Os muros de nossas casas estão se tornando cada vez mais altos; as grades, cada dia mais fechadas e agressivas, de modo a afastar, decididamente, qualquer que ali não viva. Apenas reflexos do que trazemos dentro de nós: a angústia, o medo, a insegurança.
Tais sentimentos isolam o indivíduo, separam as pessoas, reduzem o convívio com os próprios humanos vizinhos que, quase sempre, já não os conhecemos mais. E, desse modo, nos tornamos prisioneiros de nós mesmos. Em nome da segurança. Mas também, em nome do desinteresse pelo outro, gerado por aquele afastamento.
Na proporção em que crescem os muros de nossas casas, cresce também nosso desinteresse pelos demais e, assim, de modo progressivo e constante, vai minguando nossa capacidade de interagir, de trocar, de crescer junto, impulsionados que seríamos pelos frutos da convivência que já não colhemos. Ficamos mais pobres como humanos porque a força da natureza grupal de nossa espécie é reprimida pelas circunstâncias que nós mesmos criamos.
A insegurança, assim como o medo, geram angústia e ansiedade. Como resultado, nos afastamos uns dos outros, mas também de nós mesmos. Quando temos medo, quando estamos inseguros, nós nos distanciamos de nossa própria natureza, daquilo que somos e de tudo em que acreditamos, porque passamos, então, a priorizar apenas a sobrevivência. Deixamos de querer saber do outro, de seus interesses e de suas necessidades.
Esse comportamento já toma conta de quase toda a sociedade humana e, geralmente, não nos apercebemos da profundidade com que, de muito, já se instalou entre nós. Expressões como “eu já fiz a minha parte” ou “isso não é problema meu”, não necessariamente resultam de uma personalidade egoísta, mas transformada e conduzida por aqueles sentimentos que se originaram do medo.
O contraponto para essa situação é a boa vontade.
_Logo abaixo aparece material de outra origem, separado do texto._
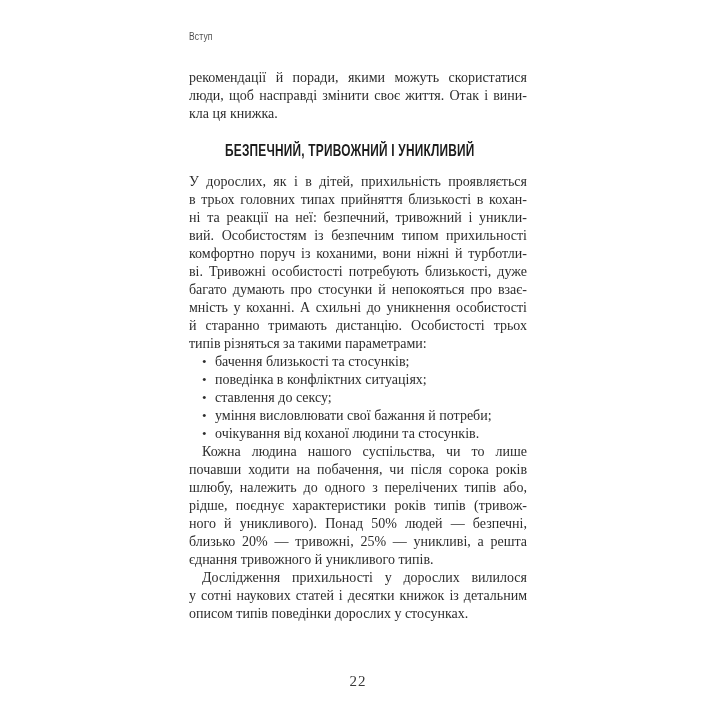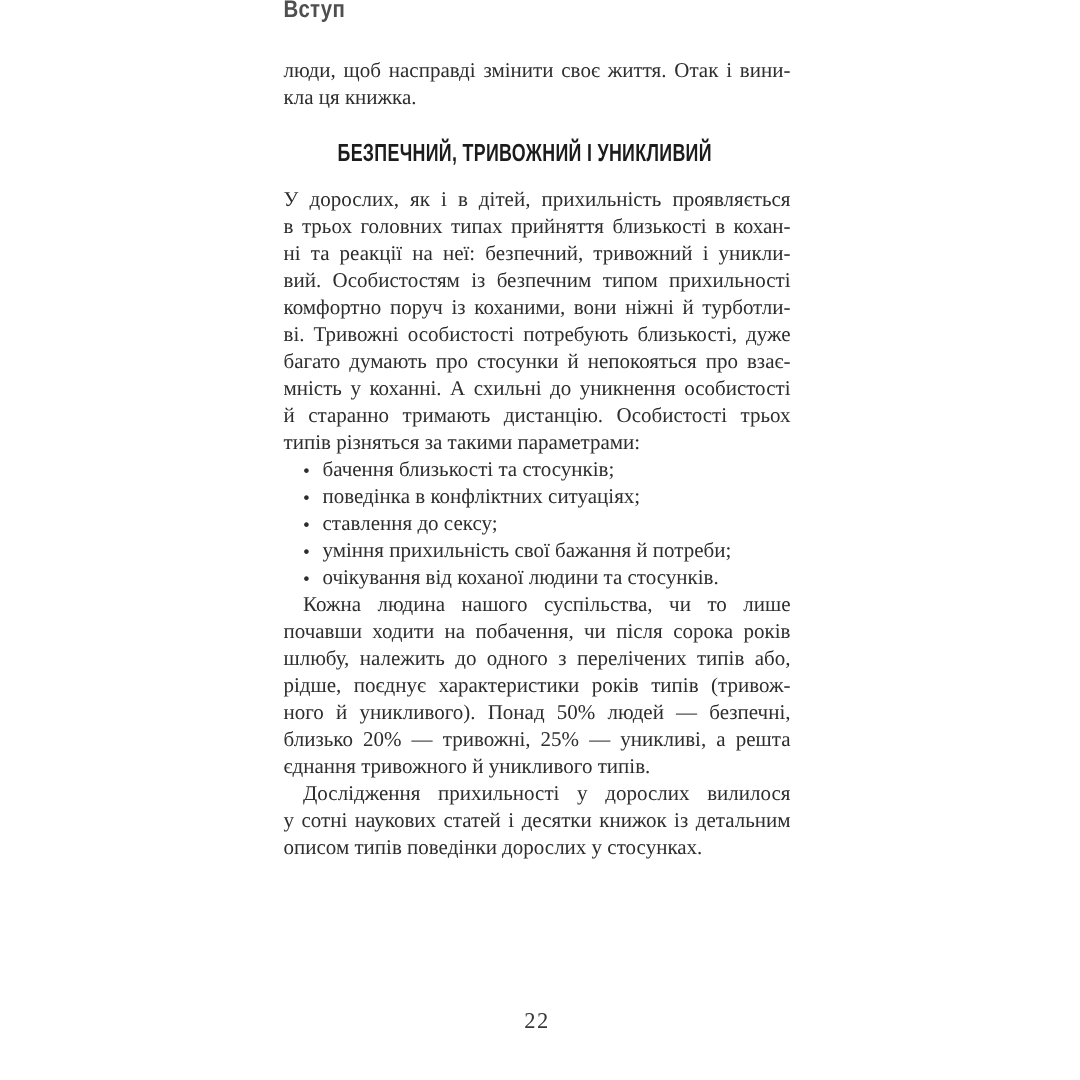--- a/index.html
+++ b/index.html
@@ -21,9 +21,10 @@
     width: 338px;
   }
   .running-header {
+    margin-top: 30px;
     font-family: "Liberation Sans", sans-serif;
-    font-size: 16px;
-    font-weight: 700;
+    font-size: 10px;
+    font-weight: 400;
     color: #4f4f4f;
     line-height: 14px;
     letter-spacing: 0.2px;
A boa vontade, portanto, escasseia onde medra o medo.O mundo, hoje, talvez necessite, mesmo, muito mais dessa postura positiva nos pequenos acontecimentos do dia-a-dia do que de grandes e anunciadas ações altruísticas. Não que se prescinda dessas últimas, mas porque parece ser da natureza das relações humanas essa presença de uma expectativa complementar, construtiva, essa ação do comportamento do outro, que sela ou que fortalece os contatos mais superficiais, e que referenda e confirma as amizades mais profundas.
Trata-se, antes de tudo, de uma virtude simples, de ambiente simples, cujo habitat mais comum são os acontecimentos diários e corriqueiros da vida, mas que também pode se manifestar, com igual desenvoltura, nas situações mais drásticas e significativas da existência humana.
É bem-vinda em qualquer ambiente, de qualquer nível, porque disponibiliza para o outro um auxílio ou, pelo menos, uma facilidade. Qualquer de nós prefere estar com pessoas de boa vontade, seja em casa, no trabalho, no esporte, no comércio, enfim, em qualquer situação e lugar, sempre nos sentimos bem melhor quando somos abordados ou atendidos por pessoas com essa característica.
A boa vontade pode se propagar com intensidade, sempre, e cada vez maior, por aqueles que tomam a iniciativa de desenvolvê-la em si mesmos. Resta-nos, portanto, a iniciativa do primeiro passo, assumindo, conscientemente, que este é um valor e um traço da personalidade humana que precisa ser desenvolvido, se, porventura, ainda não o foi, e multiplicado, se já. Precisa mesmo ser estimulado, porque diminui o medo e recupera a convivência perdida.
Boa vontade: a chave que abre todas as portas.